House debates
Monday, 14 September 2015
Adjournment
Liberal Party Leadership
9:00 pm
Tanya Plibersek (Sydney, Australian Labor Party, Deputy Leader of the Opposition) Share this | Link to this | Hansard source
What extraordinary times we live in! I was going to stand tonight and speak about the Barangaroo redevelopment in Sydney and the very important role that former Prime Minister Paul Keating is playing in preserving public access and public space in Sydney. But it is pretty hard to go past the fact that in 15 minutes or so we might have a new Prime Minister—maybe in half an hour, by the time they have counted the votes.
It is not the salesman that is the problem; it is the product that they are selling. It does not matter whether it is the member for Wentworth or any of the others sitting on the other side there taking over, sitting up here at the dispatch box, they all sat around the cabinet table that made the same decision to cut $80 billion out of health care and education, to introduce $100,000 university degrees and to cut pensions. They first had a go at the full-rate pensioners and then they went for the part-rate pensioners. But they all sat around the two budgets. In the words of the current Prime Minister the first one was about savings and the second one was about confidence. These budgets actually doubled the deficit, increased the debt and, in the case of the second budget, smashed confidence.
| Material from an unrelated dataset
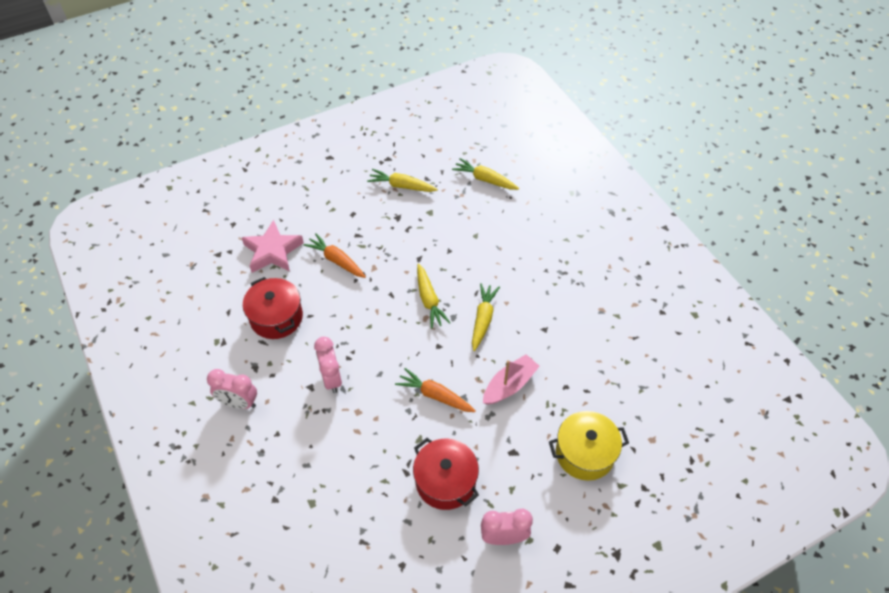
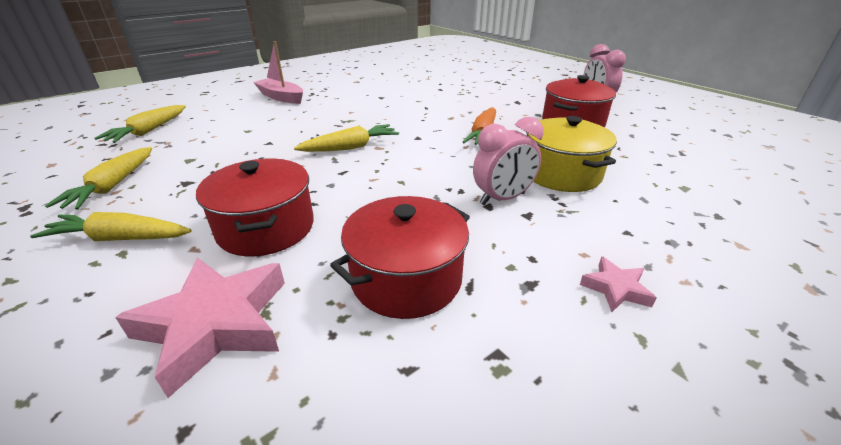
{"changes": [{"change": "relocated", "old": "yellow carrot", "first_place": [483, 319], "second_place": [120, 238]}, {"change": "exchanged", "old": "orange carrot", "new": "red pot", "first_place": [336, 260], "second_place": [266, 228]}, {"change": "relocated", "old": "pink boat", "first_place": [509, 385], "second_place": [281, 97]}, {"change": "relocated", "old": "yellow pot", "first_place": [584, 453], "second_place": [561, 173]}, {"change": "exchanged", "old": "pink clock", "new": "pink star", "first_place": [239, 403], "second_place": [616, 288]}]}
There is some talk that the Minister for Social Services might also be a contender for the leadership, not just the member for Wentworth, Minister for Communications. When you are talking about the Minister for Social Services, that would be the guy who is now saying that 80,000 new mothers should lose up to $11,800 from paid parental leave a year. That would be the guy, who, having failed to get through changes that cut the pension for full-rate pensioners, has now gone after part-rate pensioners, the very same part-rate pensioners who live in very large numbers in his own electorate, with pensioner couples losing as much as $14,000 and single pensioners losing more than $8,000. The member for Wentworth has said, in his own words:
I support unreservedly and wholeheartedly every element in the Budget. Every single one.
But of course he also said:
Every single member of the Government supported every element in the budget—of course.
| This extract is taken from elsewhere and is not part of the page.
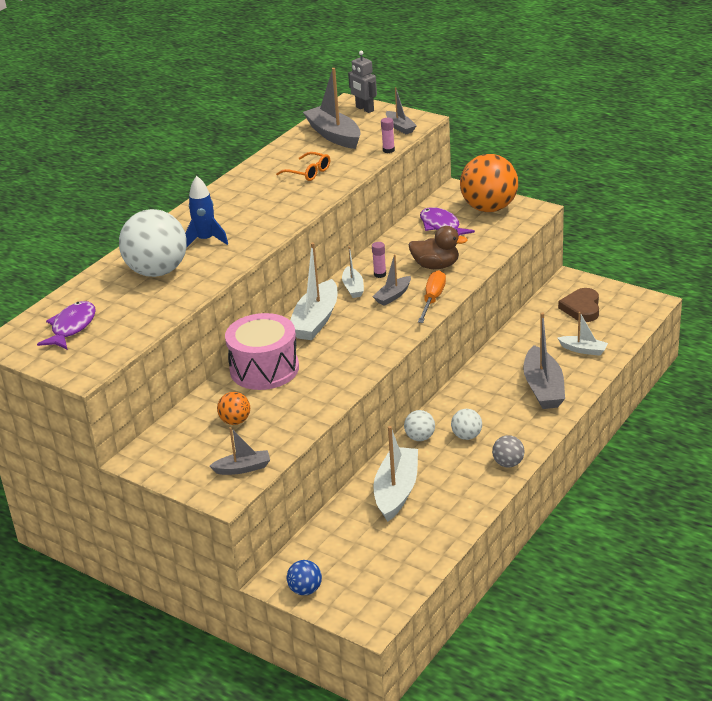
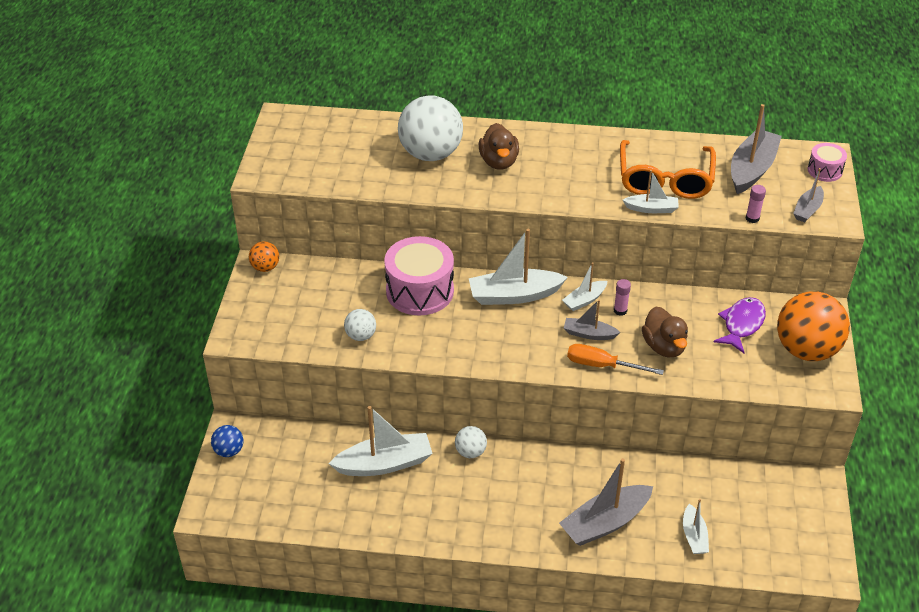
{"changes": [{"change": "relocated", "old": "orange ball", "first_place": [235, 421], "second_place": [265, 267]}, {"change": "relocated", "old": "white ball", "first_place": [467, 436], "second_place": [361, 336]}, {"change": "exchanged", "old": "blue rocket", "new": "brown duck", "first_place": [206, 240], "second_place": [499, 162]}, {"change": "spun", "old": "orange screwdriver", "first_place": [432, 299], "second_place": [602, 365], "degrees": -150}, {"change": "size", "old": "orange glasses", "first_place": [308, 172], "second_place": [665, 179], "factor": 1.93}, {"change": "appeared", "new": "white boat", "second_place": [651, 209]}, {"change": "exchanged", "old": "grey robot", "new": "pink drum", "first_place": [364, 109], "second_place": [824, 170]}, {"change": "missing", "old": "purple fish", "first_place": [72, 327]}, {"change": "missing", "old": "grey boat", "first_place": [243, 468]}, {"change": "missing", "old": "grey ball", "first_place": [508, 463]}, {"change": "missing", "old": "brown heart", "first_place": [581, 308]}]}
That statement was as late as February this year. So every member of the government supported the budget. What have those budgets delivered? Unemployment up; debt up; deficit up; tax up, at higher rates than we have had since the Howard government; cost of living up; and growth down.
By contrast, even during the worst of times, with the challenge of the global financial crisis, Labor managed the economy better. They actually had lower unemployment during the global financial crisis than this lot have managed at a time when things have been going so much better.
It is worth also saying, because the member for Wentworth seems to be the frontrunner at the moment, that this is a minister who has overseen a $26½ billion blow-out in the cost of the NBN. I heard the press conference today. He talked about how he wants to grow the future economy and prepare us for the changing world and all the rest of it. The most important infrastructure investment we as a nation can make to prepare for the way the world is changing is to invest in decent broadband infrastructure. This is the communications minister who has delivered slower internet speeds to households at a higher cost, a $26½ billion blow-out for a second-rate NBN that was supposed to be rolled out to homes and businesses within three years, by the end of 2016. And now that has more than doubled to seven years, by the end of 2020. And it will be more expensive and slower! He is also the same communications minister who promised no cuts to the ABC and SBS budgets, but has in fact cut more than half a billion dollars from the ABC and SBS budgets. More than 200 people have lost their jobs and hundreds more are still threatened. Regional railway stations have been shut down, with little more than a whimper from National Party colleagues. Programs have been cut, the ABC's much-loved drama and kids content have been slashed, and production facilities have been shut down, devastatingly local communities. That is the record that the member for Wentworth wants us to judge him on. Well, we are quite happy to judge him on that record of supporting this government's budgets and his slashing of the ABC.